The Black-Scholes model and other option pricing frameworks compute gamma analytically or numerically. Gamma is the second partial derivative of option value with respect to the underlying price. In simple terms, the formula shows gamma rises with volatility and time-to-maturity (counterintuitively, longer-dated options have lower gamma because the slope is shallower over a wider range), and peaks at the strike. The model confirms the intuition: short-dated ATM options are gamma mines.

Practitioners also use gamma to estimate P&L from realized volatility.
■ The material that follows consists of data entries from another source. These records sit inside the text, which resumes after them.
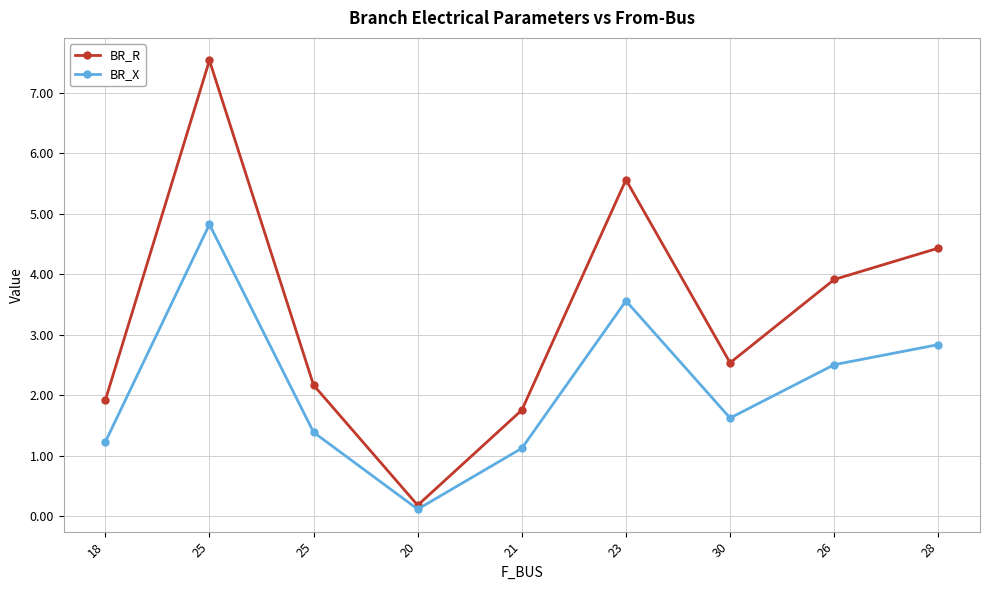

Reading right to left, what are all the values shown in this chart?

BR_R: 4.4	3.9	2.5	5.6	1.8	0.2	2.2	7.5	1.9
BR_X: 2.8	2.5	1.6	3.6	1.1	0.1	1.4	4.8	1.2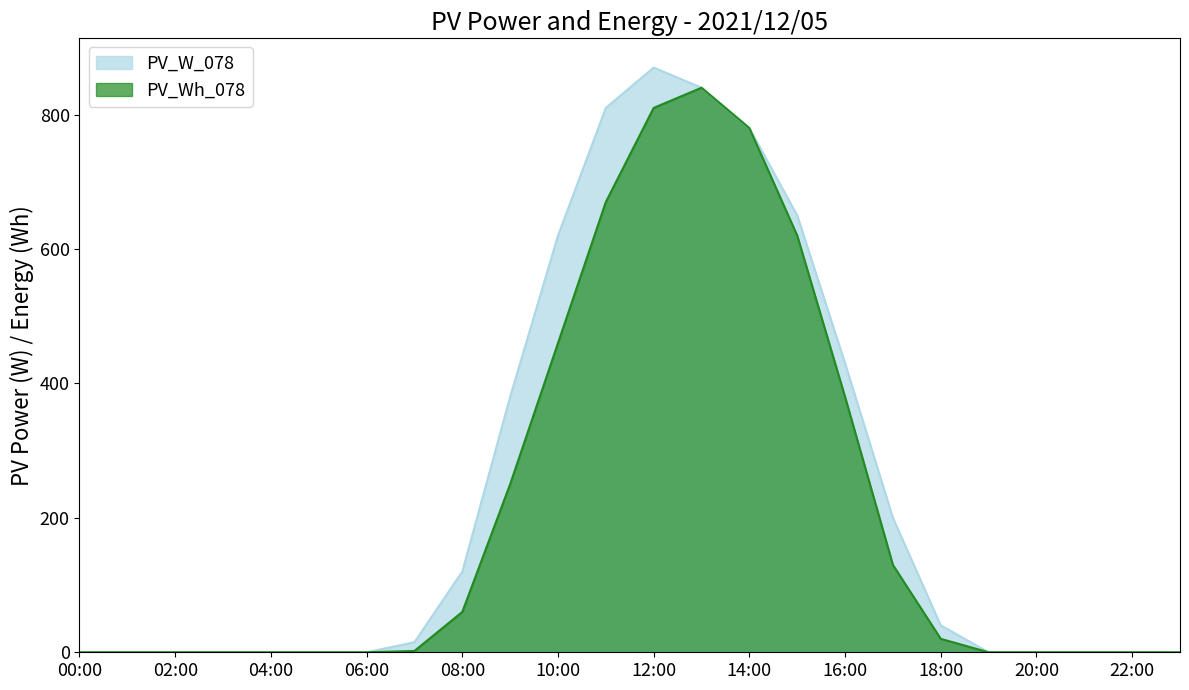

At which label is PV_Wh_078 closest to 420?

10:00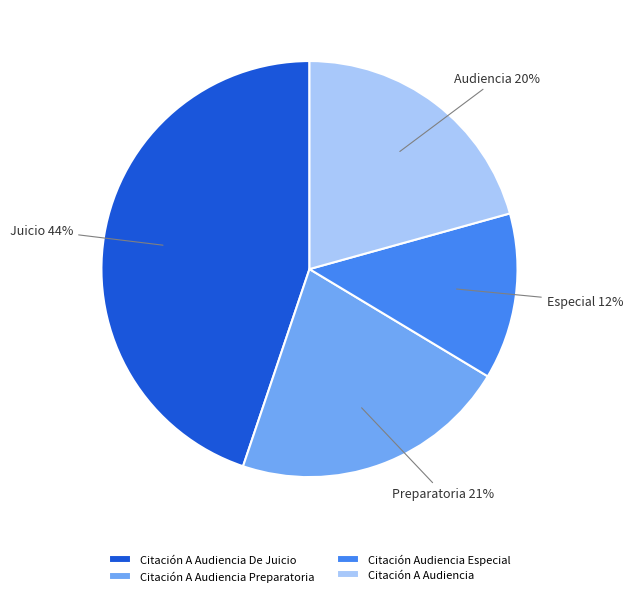

Does any single category account for the majority?

No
If you are long gamma with daily rebalancing, your P&L is roughly 0.5 × gamma × (daily price move)². High realized volatility feeds high gamma P&L. This is the “vol trader’s dream”: you are long vega (betting vol will rise) and you collect gamma P&L when realized vol exceeds the implied vol you paid for the option.

Practical takeaways for traders and investors

Retail option buyers often overlook gamma decay. Buying a call with low gamma (deep OTM, long time to expiration, or far from strike) feels cheap, but you are paying for time decay without benefiting from gamma convexity. The option decays to worthlessness with little vol cushion. Buying a call with high gamma (ATM, short time to expiration) feels expensive, but you own the convexity—you reap the asymmetric payoff if the stock moves.

Portfolio managers hedging long equity positions often short calls to reduce cost. Selling calls creates short gamma exposure, meaning the hedge works less well in market rallies (precisely when you need it most). Collar strategies (long call, short call, long put, short put) are designed to manage gamma risk: you pay for long-put protection by selling expensive calls, balancing gamma costs.